Render every line of all the entries as a JSON list of strings, one string per line, leaving out any blank lines.
━━━━━━
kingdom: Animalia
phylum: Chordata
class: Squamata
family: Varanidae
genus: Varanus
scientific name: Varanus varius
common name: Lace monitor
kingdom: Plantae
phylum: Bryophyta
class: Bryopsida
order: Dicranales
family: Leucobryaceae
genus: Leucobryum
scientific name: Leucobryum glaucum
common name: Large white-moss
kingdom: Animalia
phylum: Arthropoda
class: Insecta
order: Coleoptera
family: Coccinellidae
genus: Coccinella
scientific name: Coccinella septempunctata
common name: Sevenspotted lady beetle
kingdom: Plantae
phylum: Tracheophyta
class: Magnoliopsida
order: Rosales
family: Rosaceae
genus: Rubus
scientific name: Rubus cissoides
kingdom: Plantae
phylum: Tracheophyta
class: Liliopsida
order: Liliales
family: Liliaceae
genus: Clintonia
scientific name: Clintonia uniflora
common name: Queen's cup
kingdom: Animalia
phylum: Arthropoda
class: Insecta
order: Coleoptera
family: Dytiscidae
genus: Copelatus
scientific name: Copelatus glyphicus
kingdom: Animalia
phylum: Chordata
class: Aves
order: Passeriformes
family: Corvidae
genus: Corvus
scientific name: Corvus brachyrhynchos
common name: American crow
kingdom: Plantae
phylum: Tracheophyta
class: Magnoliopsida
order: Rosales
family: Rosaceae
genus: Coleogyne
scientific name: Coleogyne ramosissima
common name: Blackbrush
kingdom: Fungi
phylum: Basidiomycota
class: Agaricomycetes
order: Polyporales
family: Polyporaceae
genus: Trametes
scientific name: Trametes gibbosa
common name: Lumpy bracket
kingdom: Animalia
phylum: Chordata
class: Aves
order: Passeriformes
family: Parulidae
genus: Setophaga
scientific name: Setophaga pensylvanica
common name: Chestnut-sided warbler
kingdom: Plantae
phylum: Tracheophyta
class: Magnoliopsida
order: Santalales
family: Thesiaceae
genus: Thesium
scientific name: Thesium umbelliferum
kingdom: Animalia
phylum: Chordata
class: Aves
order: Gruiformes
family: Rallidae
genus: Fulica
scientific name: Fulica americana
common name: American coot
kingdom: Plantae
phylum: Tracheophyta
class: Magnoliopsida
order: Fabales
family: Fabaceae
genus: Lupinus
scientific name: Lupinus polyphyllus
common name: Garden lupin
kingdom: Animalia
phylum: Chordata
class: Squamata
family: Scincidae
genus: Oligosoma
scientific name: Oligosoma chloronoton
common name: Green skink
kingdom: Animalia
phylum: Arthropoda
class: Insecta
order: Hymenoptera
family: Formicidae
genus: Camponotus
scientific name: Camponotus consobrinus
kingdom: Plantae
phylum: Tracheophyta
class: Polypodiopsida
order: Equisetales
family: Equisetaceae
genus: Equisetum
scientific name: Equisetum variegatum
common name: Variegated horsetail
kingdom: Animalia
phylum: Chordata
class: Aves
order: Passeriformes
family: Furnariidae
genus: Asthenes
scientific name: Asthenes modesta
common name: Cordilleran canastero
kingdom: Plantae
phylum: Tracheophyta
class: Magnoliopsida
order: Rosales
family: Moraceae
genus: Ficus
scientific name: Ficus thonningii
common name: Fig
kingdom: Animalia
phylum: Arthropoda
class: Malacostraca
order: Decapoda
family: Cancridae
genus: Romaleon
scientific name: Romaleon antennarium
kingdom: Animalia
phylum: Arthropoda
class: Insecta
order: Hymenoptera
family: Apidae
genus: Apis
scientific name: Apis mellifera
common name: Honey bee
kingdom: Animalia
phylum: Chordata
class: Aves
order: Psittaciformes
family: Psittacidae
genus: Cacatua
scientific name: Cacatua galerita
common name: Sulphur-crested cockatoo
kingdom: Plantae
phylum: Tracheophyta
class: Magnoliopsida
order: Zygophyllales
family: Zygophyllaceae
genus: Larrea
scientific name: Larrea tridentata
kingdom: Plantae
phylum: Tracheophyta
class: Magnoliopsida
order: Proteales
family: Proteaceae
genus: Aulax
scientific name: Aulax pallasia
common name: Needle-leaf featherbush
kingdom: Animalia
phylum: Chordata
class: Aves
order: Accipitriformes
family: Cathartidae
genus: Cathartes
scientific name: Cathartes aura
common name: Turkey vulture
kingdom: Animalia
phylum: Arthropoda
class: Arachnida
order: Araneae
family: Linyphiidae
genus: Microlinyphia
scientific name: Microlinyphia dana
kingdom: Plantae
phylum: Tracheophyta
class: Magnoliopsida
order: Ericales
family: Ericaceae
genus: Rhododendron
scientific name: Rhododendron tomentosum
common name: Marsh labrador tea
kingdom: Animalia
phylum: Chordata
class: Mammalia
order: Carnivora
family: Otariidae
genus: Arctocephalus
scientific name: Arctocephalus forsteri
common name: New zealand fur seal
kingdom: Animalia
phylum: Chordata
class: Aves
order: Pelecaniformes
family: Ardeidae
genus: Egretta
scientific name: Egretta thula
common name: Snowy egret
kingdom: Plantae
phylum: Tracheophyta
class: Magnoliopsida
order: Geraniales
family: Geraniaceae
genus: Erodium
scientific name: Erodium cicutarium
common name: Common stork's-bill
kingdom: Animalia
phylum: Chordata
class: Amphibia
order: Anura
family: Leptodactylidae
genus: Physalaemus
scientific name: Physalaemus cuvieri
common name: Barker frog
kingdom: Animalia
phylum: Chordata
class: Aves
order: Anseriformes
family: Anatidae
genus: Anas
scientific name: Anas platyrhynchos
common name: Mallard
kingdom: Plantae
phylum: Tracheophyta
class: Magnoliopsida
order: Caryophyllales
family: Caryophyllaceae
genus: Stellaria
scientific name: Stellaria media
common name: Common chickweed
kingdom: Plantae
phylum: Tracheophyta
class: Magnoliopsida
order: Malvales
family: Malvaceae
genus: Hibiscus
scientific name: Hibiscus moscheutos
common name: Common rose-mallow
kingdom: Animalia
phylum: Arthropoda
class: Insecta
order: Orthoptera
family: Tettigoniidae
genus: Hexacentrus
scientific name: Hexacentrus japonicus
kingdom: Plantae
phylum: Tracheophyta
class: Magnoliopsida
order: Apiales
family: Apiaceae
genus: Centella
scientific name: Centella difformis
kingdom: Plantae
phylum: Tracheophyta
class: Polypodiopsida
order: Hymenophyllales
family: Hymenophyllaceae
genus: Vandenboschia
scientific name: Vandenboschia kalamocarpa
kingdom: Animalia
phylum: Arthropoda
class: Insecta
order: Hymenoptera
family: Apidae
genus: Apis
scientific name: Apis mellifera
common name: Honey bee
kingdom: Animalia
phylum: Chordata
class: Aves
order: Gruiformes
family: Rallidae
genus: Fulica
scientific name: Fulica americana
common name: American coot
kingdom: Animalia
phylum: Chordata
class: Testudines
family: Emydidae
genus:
━━━━━━
Task answer ▸
[
  "kingdom: Animalia",
  "phylum: Chordata",
  "class: Squamata",
  "family: Varanidae",
  "genus: Varanus",
  "scientific name: Varanus varius",
  "common name: Lace monitor",
  "kingdom: Plantae",
  "phylum: Bryophyta",
  "class: Bryopsida",
  "order: Dicranales",
  "family: Leucobryaceae",
  "genus: Leucobryum",
  "scientific name: Leucobryum glaucum",
  "common name: Large white-moss",
  "kingdom: Animalia",
  "phylum: Arthropoda",
  "class: Insecta",
  "order: Coleoptera",
  "family: Coccinellidae",
  "genus: Coccinella",
  "scientific name: Coccinella septempunctata",
  "common name: Sevenspotted lady beetle",
  "kingdom: Plantae",
  "phylum: Tracheophyta",
  "class: Magnoliopsida",
  "order: Rosales",
  "family: Rosaceae",
  "genus: Rubus",
  "scientific name: Rubus cissoides",
  "kingdom: Plantae",
  "phylum: Tracheophyta",
  "class: Liliopsida",
  "order: Liliales",
  "family: Liliaceae",
  "genus: Clintonia",
  "scientific name: Clintonia uniflora",
  "common name: Queen's cup",
  "kingdom: Animalia",
  "phylum: Arthropoda",
  "class: Insecta",
  "order: Coleoptera",
  "family: Dytiscidae",
  "genus: Copelatus",
  "scientific name: Copelatus glyphicus",
  "kingdom: Animalia",
  "phylum: Chordata",
  "class: Aves",
  "order: Passeriformes",
  "family: Corvidae",
  "genus: Corvus",
  "scientific name: Corvus brachyrhynchos",
  "common name: American crow",
  "kingdom: Plantae",
  "phylum: Tracheophyta",
  "class: Magnoliopsida",
  "order: Rosales",
  "family: Rosaceae",
  "genus: Coleogyne",
  "scientific name: Coleogyne ramosissima",
  "common name: Blackbrush",
  "kingdom: Fungi",
  "phylum: Basidiomycota",
  "class: Agaricomycetes",
  "order: Polyporales",
  "family: Polyporaceae",
  "genus: Trametes",
  "scientific name: Trametes gibbosa",
  "common name: Lumpy bracket",
  "kingdom: Animalia",
  "phylum: Chordata",
  "class: Aves",
  "order: Passeriformes",
  "family: Parulidae",
  "genus: Setophaga",
  "scientific name: Setophaga pensylvanica",
  "common name: Chestnut-sided warbler",
  "kingdom: Plantae",
  "phylum: Tracheophyta",
  "class: Magnoliopsida",
  "order: Santalales",
  "family: Thesiaceae",
  "genus: Thesium",
  "scientific name: Thesium umbelliferum",
  "kingdom: Animalia",
  "phylum: Chordata",
  "class: Aves",
  "order: Gruiformes",
  "family: Rallidae",
  "genus: Fulica",
  "scientific name: Fulica americana",
  "common name: American coot",
  "kingdom: Plantae",
  "phylum: Tracheophyta",
  "class: Magnoliopsida",
  "order: Fabales",
  "family: Fabaceae",
  "genus: Lupinus",
  "scientific name: Lupinus polyphyllus",
  "common name: Garden lupin",
  "kingdom: Animalia",
  "phylum: Chordata",
  "class: Squamata",
  "family: Scincidae",
  "genus: Oligosoma",
  "scientific name: Oligosoma chloronoton",
  "common name: Green skink",
  "kingdom: Animalia",
  "phylum: Arthropoda",
  "class: Insecta",
  "order: Hymenoptera",
  "family: Formicidae",
  "genus: Camponotus",
  "scientific name: Camponotus consobrinus",
  "kingdom: Plantae",
  "phylum: Tracheophyta",
  "class: Polypodiopsida",
  "order: Equisetales",
  "family: Equisetaceae",
  "genus: Equisetum",
  "scientific name: Equisetum variegatum",
  "common name: Variegated horsetail",
  "kingdom: Animalia",
  "phylum: Chordata",
  "class: Aves",
  "order: Passeriformes",
  "family: Furnariidae",
  "genus: Asthenes",
  "scientific name: Asthenes modesta",
  "common name: Cordilleran canastero",
  "kingdom: Plantae",
  "phylum: Tracheophyta",
  "class: Magnoliopsida",
  "order: Rosales",
  "family: Moraceae",
  "genus: Ficus",
  "scientific name: Ficus thonningii",
  "common name: Fig",
  "kingdom: Animalia",
  "phylum: Arthropoda",
  "class: Malacostraca",
  "order: Decapoda",
  "family: Cancridae",
  "genus: Romaleon",
  "scientific name: Romaleon antennarium",
  "kingdom: Animalia",
  "phylum: Arthropoda",
  "class: Insecta",
  "order: Hymenoptera",
  "family: Apidae",
  "genus: Apis",
  "scientific name: Apis mellifera",
  "common name: Honey bee",
  "kingdom: Animalia",
  "phylum: Chordata",
  "class: Aves",
  "order: Psittaciformes",
  "family: Psittacidae",
  "genus: Cacatua",
  "scientific name: Cacatua galerita",
  "common name: Sulphur-crested cockatoo",
  "kingdom: Plantae",
  "phylum: Tracheophyta",
  "class: Magnoliopsida",
  "order: Zygophyllales",
  "family: Zygophyllaceae",
  "genus: Larrea",
  "scientific name: Larrea tridentata",
  "kingdom: Plantae",
  "phylum: Tracheophyta",
  "class: Magnoliopsida",
  "order: Proteales",
  "family: Proteaceae",
  "genus: Aulax",
  "scientific name: Aulax pallasia",
  "common name: Needle-leaf featherbush",
  "kingdom: Animalia",
  "phylum: Chordata",
  "class: Aves",
  "order: Accipitriformes",
  "family: Cathartidae",
  "genus: Cathartes",
  "scientific name: Cathartes aura",
  "common name: Turkey vulture",
  "kingdom: Animalia",
  "phylum: Arthropoda",
  "class: Arachnida",
  "order: Araneae",
  "family: Linyphiidae",
  "genus: Microlinyphia",
  "scientific name: Microlinyphia dana",
  "kingdom: Plantae",
  "phylum: Tracheophyta",
  "class: Magnoliopsida",
  "order: Ericales",
  "family: Ericaceae",
  "genus: Rhododendron",
  "scientific name: Rhododendron tomentosum",
  "common name: Marsh labrador tea",
  "kingdom: Animalia",
  "phylum: Chordata",
  "class: Mammalia",
  "order: Carnivora",
  "family: Otariidae",
  "genus: Arctocephalus",
  "scientific name: Arctocephalus forsteri",
  "common name: New zealand fur seal",
  "kingdom: Animalia",
  "phylum: Chordata",
  "class: Aves",
  "order: Pelecaniformes",
  "family: Ardeidae",
  "genus: Egretta",
  "scientific name: Egretta thula",
  "common name: Snowy egret",
  "kingdom: Plantae",
  "phylum: Tracheophyta",
  "class: Magnoliopsida",
  "order: Geraniales",
  "family: Geraniaceae",
  "genus: Erodium",
  "scientific name: Erodium cicutarium",
  "common name: Common stork's-bill",
  "kingdom: Animalia",
  "phylum: Chordata",
  "class: Amphibia",
  "order: Anura",
  "family: Leptodactylidae",
  "genus: Physalaemus",
  "scientific name: Physalaemus cuvieri",
  "common name: Barker frog",
  "kingdom: Animalia",
  "phylum: Chordata",
  "class: Aves",
  "order: Anseriformes",
  "family: Anatidae",
  "genus: Anas",
  "scientific name: Anas platyrhynchos",
  "common name: Mallard",
  "kingdom: Plantae",
  "phylum: Tracheophyta",
  "class: Magnoliopsida",
  "order: Caryophyllales",
  "family: Caryophyllaceae",
  "genus: Stellaria",
  "scientific name: Stellaria media",
  "common name: Common chickweed",
  "kingdom: Plantae",
  "phylum: Tracheophyta",
  "class: Magnoliopsida",
  "order: Malvales",
  "family: Malvaceae",
  "genus: Hibiscus",
  "scientific name: Hibiscus moscheutos",
  "common name: Common rose-mallow",
  "kingdom: Animalia",
  "phylum: Arthropoda",
  "class: Insecta",
  "order: Orthoptera",
  "family: Tettigoniidae",
  "genus: Hexacentrus",
  "scientific name: Hexacentrus japonicus",
  "kingdom: Plantae",
  "phylum: Tracheophyta",
  "class: Magnoliopsida",
  "order: Apiales",
  "family: Apiaceae",
  "genus: Centella",
  "scientific name: Centella difformis",
  "kingdom: Plantae",
  "phylum: Tracheophyta",
  "class: Polypodiopsida",
  "order: Hymenophyllales",
  "family: Hymenophyllaceae",
  "genus: Vandenboschia",
  "scientific name: Vandenboschia kalamocarpa",
  "kingdom: Animalia",
  "phylum: Arthropoda",
  "class: Insecta",
  "order: Hymenoptera",
  "family: Apidae",
  "genus: Apis",
  "scientific name: Apis mellifera",
  "common name: Honey bee",
  "kingdom: Animalia",
  "phylum: Chordata",
  "class: Aves",
  "order: Gruiformes",
  "family: Rallidae",
  "genus: Fulica",
  "scientific name: Fulica americana",
  "common name: American coot",
  "kingdom: Animalia",
  "phylum: Chordata",
  "class: Testudines",
  "family: Emydidae",
  "genus:"
]